Много невзгод пришлось пережит К. Ф. в эту пору. Были моменты, как неоднократно впоследствии признавался он, когда отчаяние готово было овладеть им; колебалась вера в успех предпринятого дела; терялась уверенность в возможности плодотворно работать для науки, но одна счастливая минута, — и сомнение исчезало бесследно. Научные занятия шли блестящим образом. За первую же письменную работу К. Ф. был освобожден от платы за обучение. На последнем курсе он уже призван был исполнять ассистентские обязанности в фармакологической лаборатории профессора П.В. Буржинского.
По окончании университетского курса с почетным диплом „лекаря с отличием" К. Ф. в ноябре 1895 г. Советом Томского университета был утвержден в должности ассистента при лаборатории Буржинского. В этой должности он начал свою преподавательскую деятельность, ведя практические занятия по фармакологии и рецептуре со студентами VI-го семестра.

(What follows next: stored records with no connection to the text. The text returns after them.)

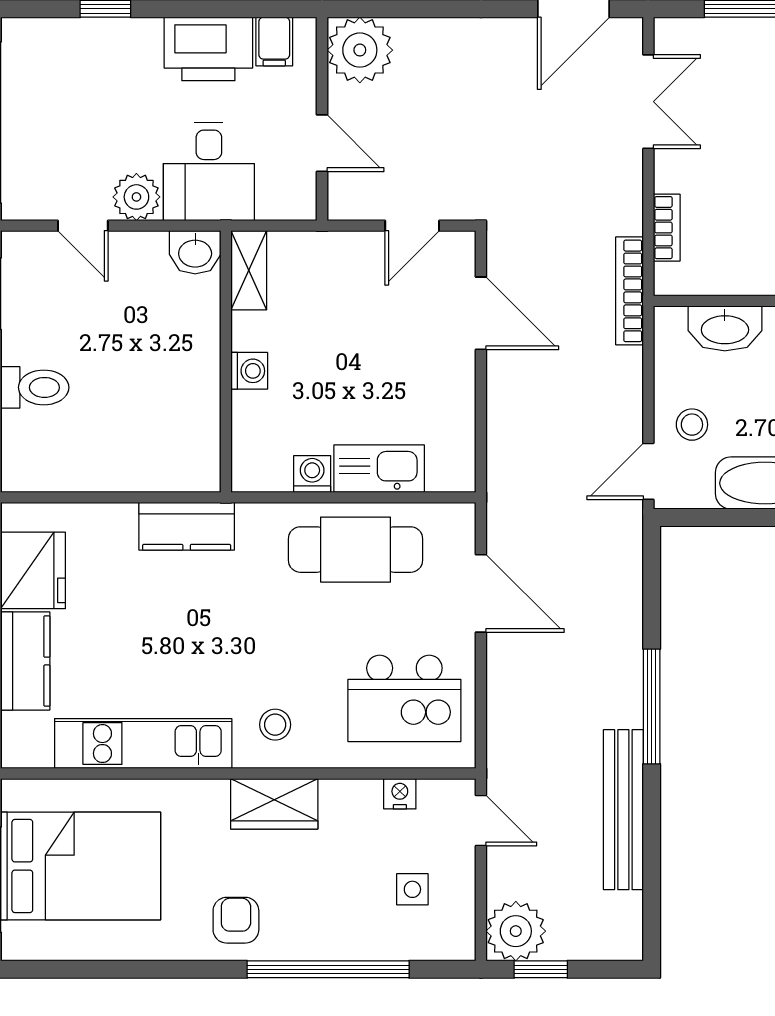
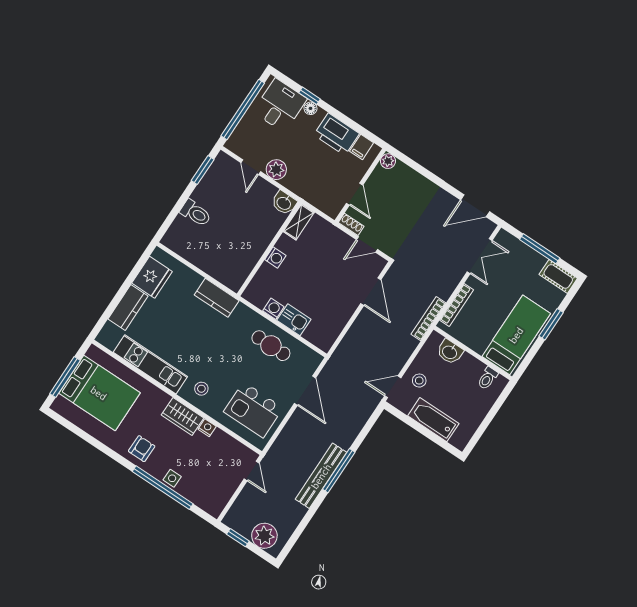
floor lamp: (124, 32) -> (310, 108), added
plant: (360, 50) -> (388, 161), width x0.53, depth x0.53
desk: (209, 171) -> (280, 105), moved, turned 180
shoe rack: (355, 207) -> (351, 224), added
bookcase: (667, 228) -> (457, 305), width x1.56
washbasin: (725, 328) -> (450, 352), width x0.72
kitchen sink: (379, 469) -> (294, 320), width x0.73
cafe table: (355, 550) -> (271, 346), width x0.73, depth x0.74
nightstand: (400, 794) -> (207, 428), moved
bench: (623, 810) -> (321, 476), moved
side table: (412, 889) -> (172, 478), moved
plant: (516, 931) -> (264, 536), moved

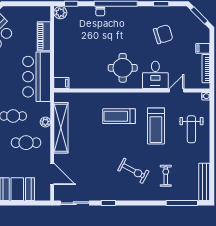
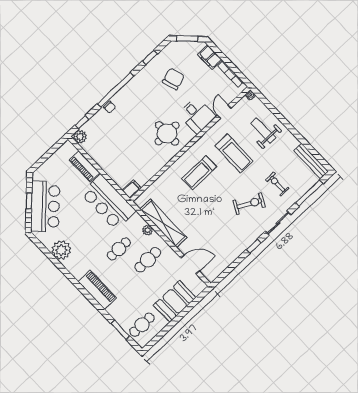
filing cabinet: (203, 48) -> (210, 57), width x2.00
weight bench: (191, 129) -> (263, 130), turned 180
sliding door: (75, 203) -> (278, 223), moved

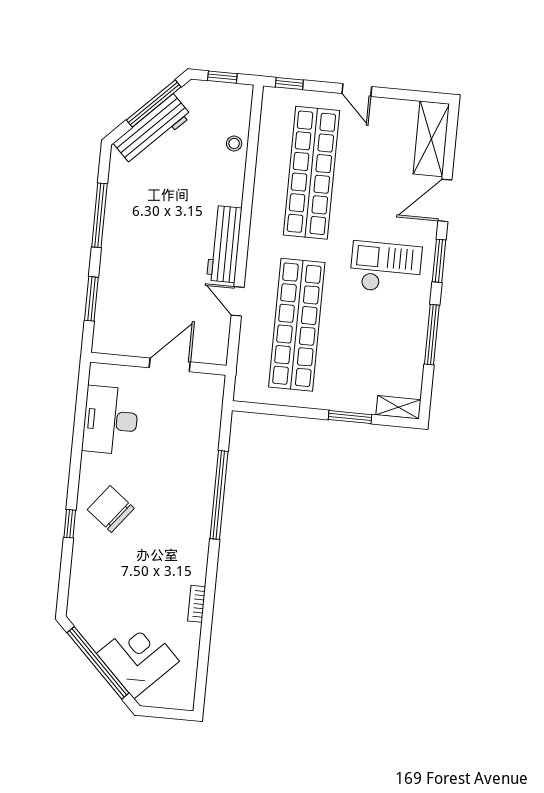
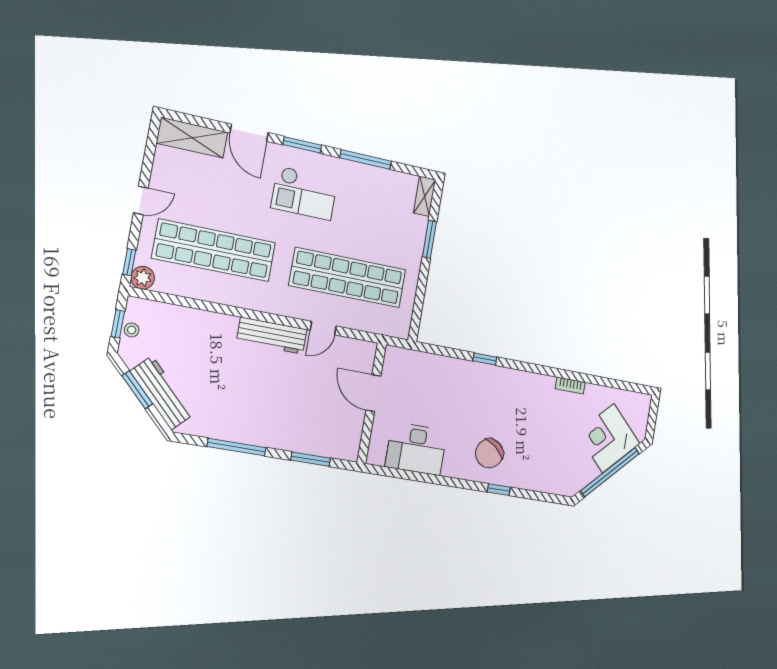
plant: (274, 99) -> (143, 278), added
window: (154, 104) -> (137, 390), width x0.69
stool: (234, 143) -> (132, 330), moved
checkout: (386, 268) -> (304, 193), turned -90
window: (219, 495) -> (485, 359), width x0.32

В апреле 1896 г. он был командирован Советом на 4 месяца в Петербург, в Институт Экспериментальной Медицины, где изучал способы приготовления целебных сывороток в отделении профессора В.М. Ненцкого и знакомился с методикой физиологических исследований в лаборатории профессора И.П. Павлова. В следующем году К. Ф. летние каникулы провел в Швеции, знакомясь с институтами и лабораториями медицинского факультета Упсальского университета и Королевской Академии в Стокгольме.
В 1899 г. он с успехом защитил диссертацию на степень доктора медицины („Фармакология ареколина"), и в том же году, в виду его серьезных научных запросов, ему дана была командировка в заграничные университеты. Два года пробыл К. Ф. заграницей, занимаясь под руководством авторитетнейших светил европейского медицинского мира.
По своей специальности — (фармакологии) К. Ф. работал у профессоров — Cottlieb’a (в Гейдельберге), Binz’a (в Бонне), Schmiedeberg’a (в Страсбурге); по физиологии — у Ewald’a (в Гейдельберге) и Pfluger’a (в Бонне); по химии — у Curtius’a (в Гейдельберге) и Hofmeister'a (в Страсбурге) и пр.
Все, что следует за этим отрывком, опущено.